Haas Brittany C, Kalyani Dipannita, Sigman Matthew S
Department of Chemistry, University of Utah, Salt Lake City, UT 84112, USA.
Discovery Chemistry, Merck & Co. Inc., Rahway, NJ 07065, USA.
Sci Adv. 2025 Jan 3;11(1):eadt3013. doi: 10.1126/sciadv.adt3013. Epub 2025 Jan 1.
The application of statistical modeling in organic chemistry is emerging as a standard practice for probing structure-activity relationships and as a predictive tool for many optimization objectives. This review is aimed as a tutorial for those entering the area of statistical modeling in chemistry. We provide case studies to highlight the considerations and approaches that can be used to successfully analyze datasets in low data regimes, a common situation encountered given the experimental demands of organic chemistry. Statistical modeling hinges on the data (what is being modeled), descriptors (how data are represented), and algorithms (how data are modeled).
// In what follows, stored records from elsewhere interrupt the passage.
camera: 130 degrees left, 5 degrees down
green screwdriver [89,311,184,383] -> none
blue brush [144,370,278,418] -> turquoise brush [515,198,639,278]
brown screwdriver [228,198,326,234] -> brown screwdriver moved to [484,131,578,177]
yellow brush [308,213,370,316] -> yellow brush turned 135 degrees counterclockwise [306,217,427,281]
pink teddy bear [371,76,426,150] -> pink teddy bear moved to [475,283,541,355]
Herein, we focus on how various reaction outputs (e.g., yield, rate, selectivity, solubility, stability, and turnover number) and data structures (e.g., binned, heavily skewed, and distributed) influence the choice of algorithm used for constructing predictive and chemically insightful statistical models.
统计建模在有机化学中的应用正逐渐成为探究构效关系的标准做法以及实现许多优化目标的预测工具。本综述旨在为刚进入化学统计建模领域的人员提供一份教程。我们提供案例研究,以突出可用于在低数据量情况下成功分析数据集的注意事项和方法,鉴于有机化学的实验要求,这是一种常见情况。统计建模取决于数据(被建模的内容)、描述符(数据的表示方式)和算法(数据的建模方式)。在此,我们重点关注各种反应输出(例如产率、速率、选择性、溶解度、稳定性和周转数)以及数据结构(例如分箱、高度偏态和分布式)如何影响用于构建预测性和具有化学洞察力的统计模型的算法选择。